Collection of tutorials and examples on OpenMP offloading of data and computations on Nvidia GPUs using the Nvidia HPC SDK
Here you will find a set of minimal working examples (MWEs) that were useful to me whilst figuring out how to use OpenMP offloading of data and computations to an Nvidia GPU. For now it only containes three MWEs:
- Basic use of a DGEMM using cuBLAS
- Matrix inversion using cuSOLVER
- Matrix determinant using cuSOLVER
All the MWEs are independent and have their own build script. Only the NVidia HPC SDK is required and initialised using the provided Environment Modules scripts in '$NVHPC/modulefiles/nvhpc'. You can download it here: https://developer.nvidia.com/nvidia-hpc-sdk-downloads
Other useful examples on how to initialize and use CUDA math libraries can be found here: https://github.com/NVIDIA/CUDALibrarySamples
To get started with OpenMP ofloading I was relying heavily on talks and tutorials I found on the web. A few notables ones are
- A talk by Jeff Larkin and Tim Costa from NVIDIA on best practices for OpenMP on NVIDIA gpus: https://youtu.be/9w_2tj2uD4M
- NVidia HPC SDK Training, Jan 2022: https://www.youtube.com/playlist?list=PL20S5EeApOSulLcgvbluJB-gJjls7yCsk Session NR 6 & 7 are especially useful for getting to know and use NSight Systems & Compute to visuallize what is going on on your CPU and GPU in terms of data transfers and synchrinisation, and execution of kernels.
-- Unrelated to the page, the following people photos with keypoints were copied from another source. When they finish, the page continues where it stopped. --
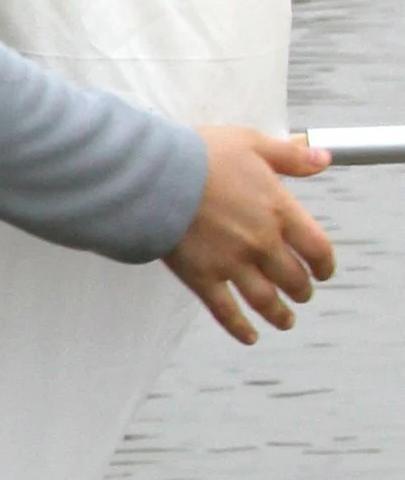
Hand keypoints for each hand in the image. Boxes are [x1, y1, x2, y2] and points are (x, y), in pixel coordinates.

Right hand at [166, 126, 333, 343]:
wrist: (154, 174)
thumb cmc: (200, 154)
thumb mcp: (251, 143)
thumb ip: (290, 156)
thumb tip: (323, 158)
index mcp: (279, 211)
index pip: (317, 248)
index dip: (325, 264)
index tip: (324, 271)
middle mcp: (262, 243)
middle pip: (294, 279)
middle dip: (302, 290)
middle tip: (301, 294)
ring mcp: (232, 263)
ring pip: (266, 300)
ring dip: (280, 314)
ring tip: (285, 321)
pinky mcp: (202, 277)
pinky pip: (226, 311)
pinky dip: (240, 327)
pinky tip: (250, 336)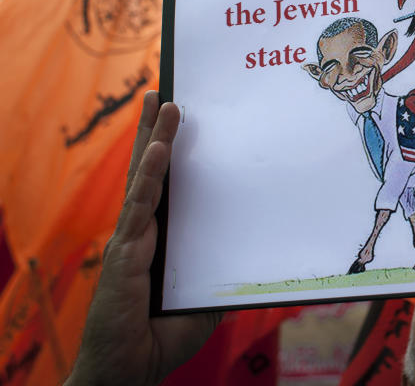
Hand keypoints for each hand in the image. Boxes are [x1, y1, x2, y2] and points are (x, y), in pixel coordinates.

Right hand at [65, 92, 218, 385]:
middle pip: (149, 171)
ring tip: (163, 102)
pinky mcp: (125, 256)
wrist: (131, 371)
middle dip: (154, 130)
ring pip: (145, 180)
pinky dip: (150, 176)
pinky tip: (159, 149)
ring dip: (154, 139)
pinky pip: (140, 209)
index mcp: (159, 238)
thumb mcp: (207, 297)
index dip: (168, 151)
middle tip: (163, 92)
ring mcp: (130, 240)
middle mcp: (143, 232)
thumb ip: (223, 271)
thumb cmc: (163, 336)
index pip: (166, 185)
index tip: (179, 116)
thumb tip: (254, 255)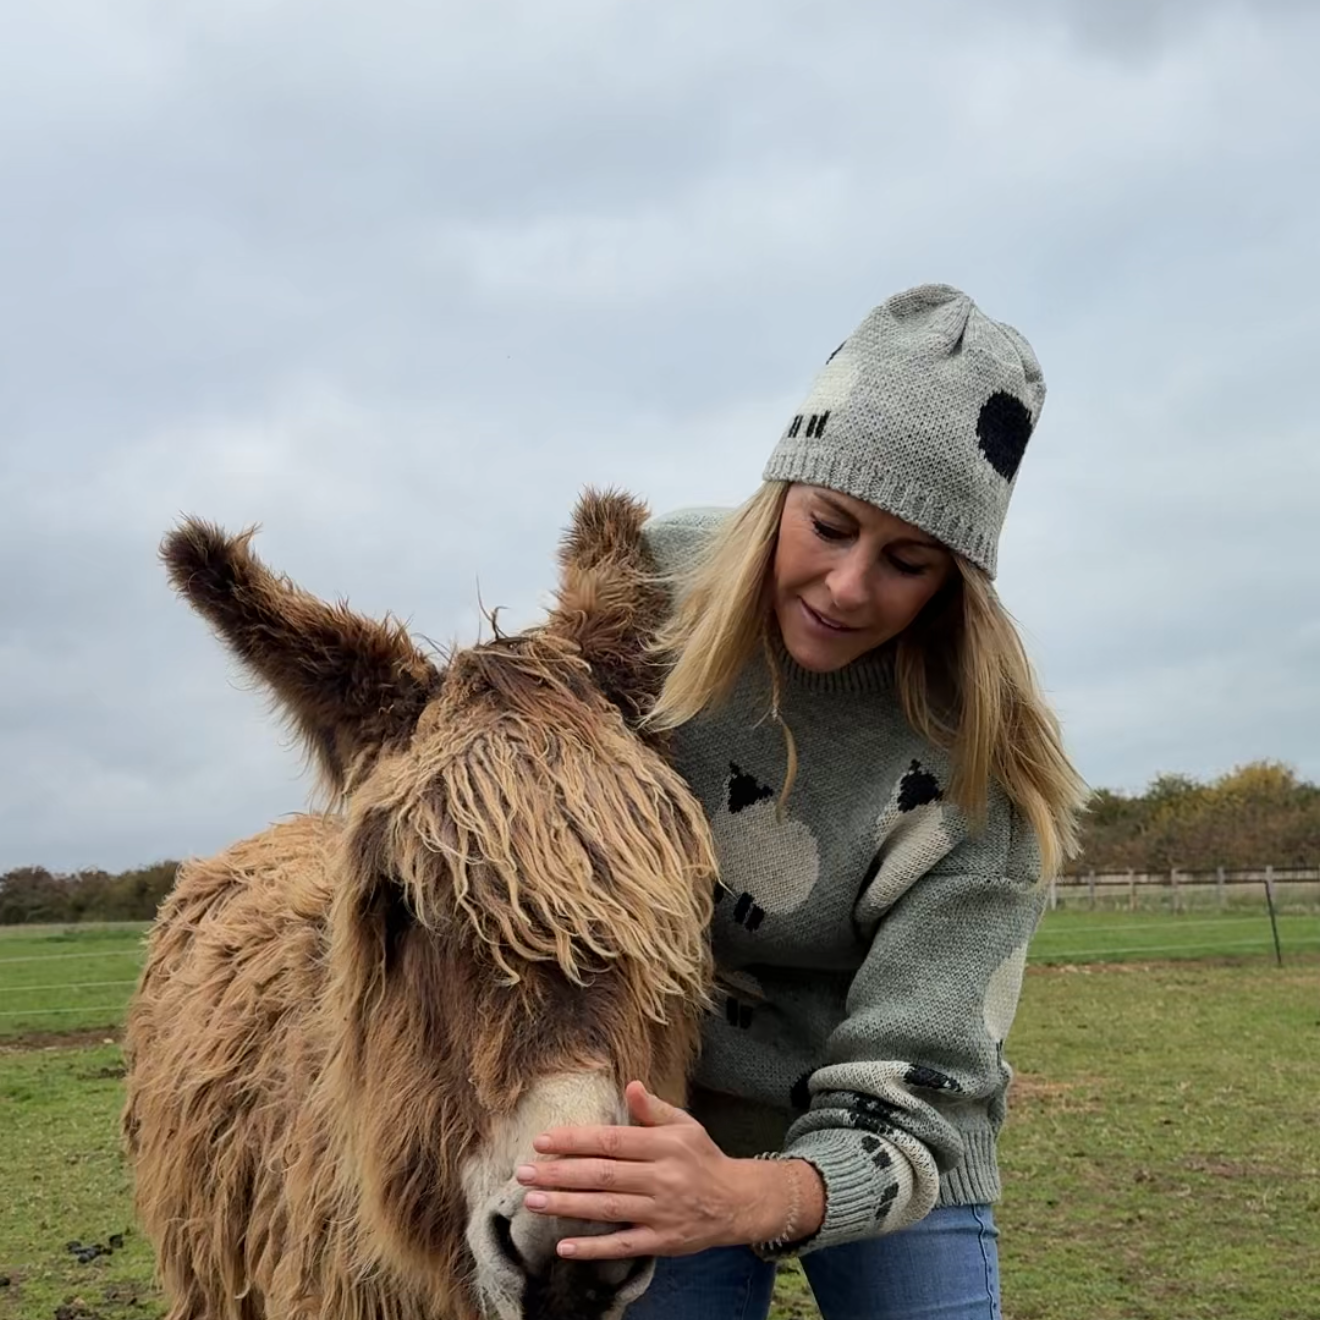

- Introduction to OpenMP Device Offload, Oak Ridge/NERSC , Sept 22-23, 2021: https://www.nersc.gov/users/training/events/openmp-device-offload-sept-2021/|
Introduction to NVIDIA Nsight Systems: https://www.youtube.com/watch?v=WA8C48FJi3c
Introduction to NVIDIA Nsight Compute: https://www.youtube.com/watch?v=nYSdsJE2zMs&t=1296s
I encourage everyone who is interested in developing code for GPUs to contribute useful documentation, tutorials, best practices and MWEs. In case of MWEs, please keep them as 'minimal' as possible! Only the essentials, no unnecessary boilerplate code.